Allí pasaba algo muy raro.

Tally intentó dar media vuelta, pero sintió como si los músculos se le hubieran derretido. De repente notó la mochila llena de piedras, y el suelo hecho papilla bajo sus pies. Logró retroceder un paso tambaleándose, y el sonido perdió intensidad a medida que se retiraba.

Al alzar una mano a la altura de su rostro la vio temblar; tal vez le hubiera vuelto la fiebre.

¿O sería aquel lugar?

Tally alargó aún más el brazo y notó que las vibraciones se incrementaban en la yema de sus dedos, produciéndose un picor como el de una quemadura de sol mal curada. El propio aire zumbaba, con un sonido que aumentaba de intensidad cuanto más acercaba la mano a los muñecos. Sentía como si aquellas figuras repelieran su piel.

Apretando los dientes, dio un desafiante paso adelante, pero el zumbido le retumbó en la cabeza, nublándole la vista de nuevo. La garganta se le cerró al intentar tomar aire, como si el ambiente estuviera demasiado electrificado.

Tally se alejó de los muñecos con paso tambaleante y cayó al suelo de rodillas una vez que el sonido se hubo atenuado. Aún sentía un cosquilleo en la piel, como si tuviera una plaga de hormigas bajo la ropa. Intentó moverse, pero el cuerpo no le respondió.

Entonces olió de nuevo a Andrew. Sus fuertes manos la levantaron del duelo, y a medida que la alejaba de la línea de muñecos, medio a cuestas medio a rastras, el cúmulo de sensaciones fue perdiendo intensidad.

Tally sacudió la cabeza, tratando de ahuyentar las vibraciones que retumbaban en su interior. El cuerpo entero le temblaba.

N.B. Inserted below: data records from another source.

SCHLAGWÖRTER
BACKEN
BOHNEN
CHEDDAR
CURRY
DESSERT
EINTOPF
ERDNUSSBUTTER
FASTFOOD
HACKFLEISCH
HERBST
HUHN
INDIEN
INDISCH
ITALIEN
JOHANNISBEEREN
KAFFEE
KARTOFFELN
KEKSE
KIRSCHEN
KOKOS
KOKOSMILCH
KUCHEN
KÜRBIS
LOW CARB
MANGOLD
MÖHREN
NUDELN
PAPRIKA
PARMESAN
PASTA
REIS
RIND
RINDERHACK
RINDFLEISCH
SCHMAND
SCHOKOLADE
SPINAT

“Ese zumbido, Andrew… Siento como si me hubiera tragado una colmena.”

Andrew asintió.

“Ya. Un zumbido como de abejas,” dijo Andrew mirándose las manos.

“¿Por qué no me lo advertiste?” le preguntó.

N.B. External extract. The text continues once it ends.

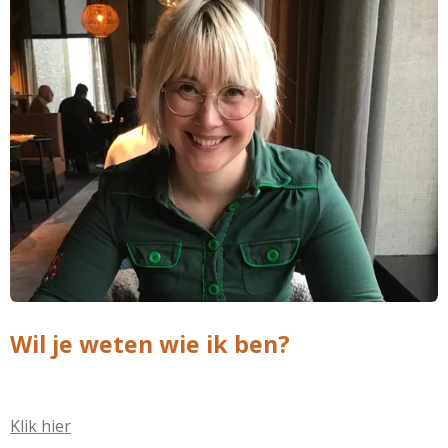
Wil je weten wie ik ben?
Klik hier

“Pero si ya lo hice. Te conté lo de los hombrecillos. Te dije que no podrías pasar.”

Tally frunció el ceño.

“Podrías haber sido más explícito.”

Andrew puso mala cara y se encogió de hombros.

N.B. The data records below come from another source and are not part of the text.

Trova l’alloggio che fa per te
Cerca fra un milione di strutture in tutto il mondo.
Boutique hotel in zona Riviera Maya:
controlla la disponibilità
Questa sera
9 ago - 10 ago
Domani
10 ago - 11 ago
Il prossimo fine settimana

“Es el fin del mundo. Siempre ha sido así. ¿Cómo es que no lo sabías?”

Tally dejó escapar un gruñido de frustración y suspiró. Levantando la mirada hacia la figurilla que tenía más cerca, reparó finalmente en un detalle que antes se le había escapado por alto. Aunque parecía estar hecha de ramitas y flores secas, es decir, de materiales naturales, no presentaban signos de deterioro. Todos los muñecos que Tally tenía a la vista parecían nuevos, no como objetos hechos a mano que hubieran estado colgados durante días bajo una lluvia torrencial. A menos que alguien los hubiera cambiado uno a uno desde los aguaceros, todos ellos estaban hechos de algo más resistente que un puñado de ramitas.

De algo como el plástico, por ejemplo.

Y en su interior llevaban algo mucho más sofisticado, un sistema de seguridad lo bastante potente para paralizar a un ser humano, pero lo bastante ingenioso para no dañar las aves ni los árboles. Algo que atacaba el sistema nervioso humano, trazando una frontera infranqueable en torno al mundo de los aldeanos.

Tally entendió entonces la razón por la que los especiales les permitían existir. No se trataba simplemente de un puñado de personas que vivían en plena naturaleza; aquella gente formaba parte del proyecto antropológico de alguien. Aquello era… ¿cómo lo habían llamado los oxidados?

Era una reserva.

Y Tally estaba atrapada en su interior.